Burundi: Lancement du «dialogue» sur la contribution aux élections

«Tous les travailleurs veulent contribuer aux élections mais ils demandent que les prélèvements se fassent selon le revenu de chacun», a fait savoir Tharcisse Gahungu, président de la confédération des syndicats du Burundi (Cosybu).

C’était ce 25 janvier au sortir du dialogue des syndicalistes avec les ministères de l’Intérieur, des Finances et celui de la Fonction Publique.

Selon lui, la contribution en soi est une bonne initiative. Mais, souligne-t-il, si elle tient compte du statut social et des salaires mensuels des fonctionnaires. C’est pour cette raison qu’il se réjouit du lancement de ce dialogue : «On s’attend à un processus qui aboutit à un consensus satisfaisant pour toutes les parties».

Ce syndicaliste soutient que les autorités n’ont pas considéré les disparités. Comment se fait-il qu’un fonctionnaire qui touche 200 mille Fbu contribue mensuellement 2000Fbu comme celui dont le salaire est de 100001Fbu ? Pourtant, tient-il à ajouter, celui qui gagne 200001 Fbu va payer 5000Fbu par mois : «Il devrait y avoir un pourcentage commun».

Domitien Ndihokubwayo, ministre des Finances, salue l’initiative de dialogue des syndicats. Cependant, il déplore que les Burundais veuillent toujours de l’assistance pour le développement. Il soutient que les élections sont plus importantes que les écoles ou les hôpitaux.

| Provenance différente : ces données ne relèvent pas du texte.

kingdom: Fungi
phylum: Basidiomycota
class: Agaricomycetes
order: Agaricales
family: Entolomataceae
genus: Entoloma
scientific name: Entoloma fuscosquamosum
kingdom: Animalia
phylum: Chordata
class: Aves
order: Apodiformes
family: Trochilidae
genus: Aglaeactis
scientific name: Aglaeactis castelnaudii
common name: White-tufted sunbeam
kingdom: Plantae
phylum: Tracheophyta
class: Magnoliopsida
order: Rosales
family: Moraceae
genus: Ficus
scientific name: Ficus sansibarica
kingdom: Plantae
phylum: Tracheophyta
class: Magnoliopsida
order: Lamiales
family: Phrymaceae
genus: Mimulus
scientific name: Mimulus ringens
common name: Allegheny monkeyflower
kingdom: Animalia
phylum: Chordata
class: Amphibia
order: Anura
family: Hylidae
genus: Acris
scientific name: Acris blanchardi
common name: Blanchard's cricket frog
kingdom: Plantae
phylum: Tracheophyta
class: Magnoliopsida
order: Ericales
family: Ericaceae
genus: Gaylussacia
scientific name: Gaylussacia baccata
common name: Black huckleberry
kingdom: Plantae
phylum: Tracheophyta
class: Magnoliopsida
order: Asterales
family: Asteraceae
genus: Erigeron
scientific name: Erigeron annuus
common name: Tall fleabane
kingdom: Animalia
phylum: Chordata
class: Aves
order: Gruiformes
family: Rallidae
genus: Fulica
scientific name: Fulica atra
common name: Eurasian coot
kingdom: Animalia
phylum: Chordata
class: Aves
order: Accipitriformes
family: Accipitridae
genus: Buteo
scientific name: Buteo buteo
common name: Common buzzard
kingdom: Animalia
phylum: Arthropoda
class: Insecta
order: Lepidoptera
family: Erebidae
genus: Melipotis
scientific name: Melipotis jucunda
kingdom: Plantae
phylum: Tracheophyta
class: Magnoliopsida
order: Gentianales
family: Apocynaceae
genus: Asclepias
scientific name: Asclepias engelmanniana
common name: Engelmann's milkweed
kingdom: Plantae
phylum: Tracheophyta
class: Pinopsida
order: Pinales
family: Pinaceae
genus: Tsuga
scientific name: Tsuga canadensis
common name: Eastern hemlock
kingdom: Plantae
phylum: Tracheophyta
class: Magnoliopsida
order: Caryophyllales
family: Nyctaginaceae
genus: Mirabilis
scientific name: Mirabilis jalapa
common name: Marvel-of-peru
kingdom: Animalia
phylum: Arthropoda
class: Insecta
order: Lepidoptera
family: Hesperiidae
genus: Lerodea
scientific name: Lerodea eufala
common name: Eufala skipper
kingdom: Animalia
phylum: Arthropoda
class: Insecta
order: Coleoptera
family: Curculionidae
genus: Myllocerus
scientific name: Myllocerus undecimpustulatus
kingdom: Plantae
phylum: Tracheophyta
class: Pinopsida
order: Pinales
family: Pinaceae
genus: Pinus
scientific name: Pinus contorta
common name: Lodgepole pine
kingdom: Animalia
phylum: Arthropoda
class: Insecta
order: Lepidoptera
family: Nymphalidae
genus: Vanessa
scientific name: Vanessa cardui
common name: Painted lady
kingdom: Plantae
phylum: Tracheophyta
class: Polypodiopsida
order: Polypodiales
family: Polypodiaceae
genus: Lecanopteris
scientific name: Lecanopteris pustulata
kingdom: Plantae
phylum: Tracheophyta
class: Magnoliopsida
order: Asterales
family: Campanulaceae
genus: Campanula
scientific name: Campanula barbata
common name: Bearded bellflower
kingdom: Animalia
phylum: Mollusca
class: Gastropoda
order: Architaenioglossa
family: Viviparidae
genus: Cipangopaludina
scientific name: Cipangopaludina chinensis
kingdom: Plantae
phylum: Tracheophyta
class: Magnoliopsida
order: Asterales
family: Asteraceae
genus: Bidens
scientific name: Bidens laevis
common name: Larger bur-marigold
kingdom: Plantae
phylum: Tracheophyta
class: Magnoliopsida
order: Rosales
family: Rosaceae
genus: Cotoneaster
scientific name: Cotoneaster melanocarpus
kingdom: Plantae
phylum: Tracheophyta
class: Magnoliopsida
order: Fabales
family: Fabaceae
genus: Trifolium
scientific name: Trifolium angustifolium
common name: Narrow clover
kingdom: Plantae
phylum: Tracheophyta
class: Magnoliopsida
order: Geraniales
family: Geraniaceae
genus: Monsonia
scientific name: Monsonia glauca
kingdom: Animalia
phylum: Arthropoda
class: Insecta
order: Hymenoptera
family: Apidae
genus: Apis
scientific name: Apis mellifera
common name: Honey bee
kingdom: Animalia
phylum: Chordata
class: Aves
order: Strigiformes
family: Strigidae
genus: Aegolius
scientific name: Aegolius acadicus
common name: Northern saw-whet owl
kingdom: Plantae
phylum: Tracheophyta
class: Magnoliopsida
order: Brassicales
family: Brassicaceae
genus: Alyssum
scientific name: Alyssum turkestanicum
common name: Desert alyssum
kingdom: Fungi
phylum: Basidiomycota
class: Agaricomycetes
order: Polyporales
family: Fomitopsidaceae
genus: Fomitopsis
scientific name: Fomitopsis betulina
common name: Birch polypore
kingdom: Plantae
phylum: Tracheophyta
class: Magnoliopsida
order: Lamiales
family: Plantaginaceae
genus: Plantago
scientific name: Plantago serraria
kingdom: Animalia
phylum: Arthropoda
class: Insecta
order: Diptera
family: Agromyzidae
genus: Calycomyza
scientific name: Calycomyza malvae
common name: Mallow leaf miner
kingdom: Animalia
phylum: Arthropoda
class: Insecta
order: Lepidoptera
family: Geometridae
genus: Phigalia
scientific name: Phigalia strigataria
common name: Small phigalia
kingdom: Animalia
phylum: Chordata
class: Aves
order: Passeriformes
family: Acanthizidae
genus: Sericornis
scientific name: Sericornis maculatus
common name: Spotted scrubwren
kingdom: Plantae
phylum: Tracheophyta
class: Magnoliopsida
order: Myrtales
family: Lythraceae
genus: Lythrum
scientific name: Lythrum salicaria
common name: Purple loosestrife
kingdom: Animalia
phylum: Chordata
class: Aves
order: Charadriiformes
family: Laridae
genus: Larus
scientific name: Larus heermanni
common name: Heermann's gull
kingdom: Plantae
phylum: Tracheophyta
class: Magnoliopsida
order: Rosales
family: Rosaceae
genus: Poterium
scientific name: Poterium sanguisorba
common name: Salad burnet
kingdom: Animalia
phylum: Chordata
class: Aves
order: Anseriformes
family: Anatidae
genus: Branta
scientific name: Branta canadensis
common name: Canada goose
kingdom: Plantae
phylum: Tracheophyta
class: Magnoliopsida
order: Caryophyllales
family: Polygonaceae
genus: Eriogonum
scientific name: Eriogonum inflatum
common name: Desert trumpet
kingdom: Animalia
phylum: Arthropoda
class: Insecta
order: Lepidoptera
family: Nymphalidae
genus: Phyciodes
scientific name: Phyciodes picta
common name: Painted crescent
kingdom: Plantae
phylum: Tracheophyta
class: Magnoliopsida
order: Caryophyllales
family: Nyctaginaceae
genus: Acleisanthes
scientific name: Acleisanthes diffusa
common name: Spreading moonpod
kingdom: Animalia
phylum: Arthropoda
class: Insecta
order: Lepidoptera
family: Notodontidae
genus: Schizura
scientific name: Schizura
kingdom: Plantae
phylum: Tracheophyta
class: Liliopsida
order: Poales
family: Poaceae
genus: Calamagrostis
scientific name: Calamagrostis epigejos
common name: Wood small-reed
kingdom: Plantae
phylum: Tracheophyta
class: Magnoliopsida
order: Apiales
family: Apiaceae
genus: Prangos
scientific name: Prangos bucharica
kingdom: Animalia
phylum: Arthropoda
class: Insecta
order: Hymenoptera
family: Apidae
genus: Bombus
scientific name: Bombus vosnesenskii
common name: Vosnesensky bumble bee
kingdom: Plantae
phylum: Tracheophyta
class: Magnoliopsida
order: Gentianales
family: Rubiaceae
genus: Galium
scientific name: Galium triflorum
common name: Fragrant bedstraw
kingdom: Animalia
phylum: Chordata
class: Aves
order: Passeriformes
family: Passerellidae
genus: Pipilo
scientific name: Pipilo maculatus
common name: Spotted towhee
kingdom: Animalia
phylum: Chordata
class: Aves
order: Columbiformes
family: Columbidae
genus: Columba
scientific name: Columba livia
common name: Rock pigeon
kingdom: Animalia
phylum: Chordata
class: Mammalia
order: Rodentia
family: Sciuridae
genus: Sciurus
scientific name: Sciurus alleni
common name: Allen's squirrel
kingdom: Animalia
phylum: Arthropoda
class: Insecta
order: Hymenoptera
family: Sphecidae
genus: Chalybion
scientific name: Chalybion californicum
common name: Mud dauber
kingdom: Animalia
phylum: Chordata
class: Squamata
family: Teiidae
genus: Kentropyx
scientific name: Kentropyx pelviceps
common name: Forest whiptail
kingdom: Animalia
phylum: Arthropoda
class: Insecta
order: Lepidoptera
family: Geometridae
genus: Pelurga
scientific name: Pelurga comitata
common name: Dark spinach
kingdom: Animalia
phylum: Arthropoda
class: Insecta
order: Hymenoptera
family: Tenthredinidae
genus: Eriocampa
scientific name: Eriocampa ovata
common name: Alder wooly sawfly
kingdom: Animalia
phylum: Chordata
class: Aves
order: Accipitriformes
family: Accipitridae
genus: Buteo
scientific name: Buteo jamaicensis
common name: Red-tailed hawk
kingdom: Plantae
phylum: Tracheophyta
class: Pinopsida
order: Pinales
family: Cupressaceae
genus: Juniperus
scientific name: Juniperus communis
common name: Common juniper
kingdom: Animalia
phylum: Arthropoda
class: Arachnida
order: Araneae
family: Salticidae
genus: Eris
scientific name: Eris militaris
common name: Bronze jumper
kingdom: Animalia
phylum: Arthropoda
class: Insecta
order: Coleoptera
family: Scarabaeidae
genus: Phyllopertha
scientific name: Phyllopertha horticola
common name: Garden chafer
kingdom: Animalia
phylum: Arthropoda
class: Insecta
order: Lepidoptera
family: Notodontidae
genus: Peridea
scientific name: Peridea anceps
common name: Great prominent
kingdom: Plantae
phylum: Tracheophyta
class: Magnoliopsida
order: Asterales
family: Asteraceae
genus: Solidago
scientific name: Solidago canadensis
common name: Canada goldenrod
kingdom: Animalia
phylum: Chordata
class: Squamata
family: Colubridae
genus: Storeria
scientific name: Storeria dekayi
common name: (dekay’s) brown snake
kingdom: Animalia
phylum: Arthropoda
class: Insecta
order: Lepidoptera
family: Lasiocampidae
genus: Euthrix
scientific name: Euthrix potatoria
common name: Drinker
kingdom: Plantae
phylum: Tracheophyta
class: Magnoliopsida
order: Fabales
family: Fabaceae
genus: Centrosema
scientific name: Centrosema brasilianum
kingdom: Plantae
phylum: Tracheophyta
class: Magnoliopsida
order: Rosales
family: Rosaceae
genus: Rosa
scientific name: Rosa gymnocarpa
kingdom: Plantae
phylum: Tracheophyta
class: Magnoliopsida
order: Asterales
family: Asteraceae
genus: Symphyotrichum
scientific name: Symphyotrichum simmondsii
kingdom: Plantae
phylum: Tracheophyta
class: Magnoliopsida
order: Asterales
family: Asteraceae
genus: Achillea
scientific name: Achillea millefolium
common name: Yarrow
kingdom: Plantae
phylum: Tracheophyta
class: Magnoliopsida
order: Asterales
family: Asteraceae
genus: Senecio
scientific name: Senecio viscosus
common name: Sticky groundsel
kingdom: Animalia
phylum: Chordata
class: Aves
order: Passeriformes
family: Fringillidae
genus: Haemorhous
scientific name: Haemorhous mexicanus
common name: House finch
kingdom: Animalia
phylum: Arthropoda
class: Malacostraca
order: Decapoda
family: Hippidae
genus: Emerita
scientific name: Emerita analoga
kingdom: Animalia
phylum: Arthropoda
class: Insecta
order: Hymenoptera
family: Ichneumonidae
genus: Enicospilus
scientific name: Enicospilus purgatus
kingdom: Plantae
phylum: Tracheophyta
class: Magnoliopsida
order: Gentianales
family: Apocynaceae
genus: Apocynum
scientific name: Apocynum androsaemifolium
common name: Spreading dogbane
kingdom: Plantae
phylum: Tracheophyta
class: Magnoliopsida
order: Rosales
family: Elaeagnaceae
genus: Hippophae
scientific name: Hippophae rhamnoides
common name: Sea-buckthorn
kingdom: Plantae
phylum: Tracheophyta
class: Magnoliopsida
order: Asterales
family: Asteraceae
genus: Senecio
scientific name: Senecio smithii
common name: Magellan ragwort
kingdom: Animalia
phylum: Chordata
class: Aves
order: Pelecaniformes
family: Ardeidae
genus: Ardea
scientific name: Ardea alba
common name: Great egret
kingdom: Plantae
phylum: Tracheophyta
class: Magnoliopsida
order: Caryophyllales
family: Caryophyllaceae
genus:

M. Ndihokubwayo fait savoir que la contribution aux élections implique la promotion de la démocratie : «Tout Burundais est appelé à s’en acquitter pour la sauvegarde de la paix et de la démocratie». C’est un devoir civique et patriotique. Le Burundi appartient seulement aux Burundais.

«Aucun étranger ne pourra venir le construire à la place des Burundais ». Et de souligner que les élections profitent plus au peuple qu’aux dirigeants.

Selon lui, le budget électoral n’a pas été établi. Le gouvernement est en train de faire des calculs pour savoir le montant nécessaire.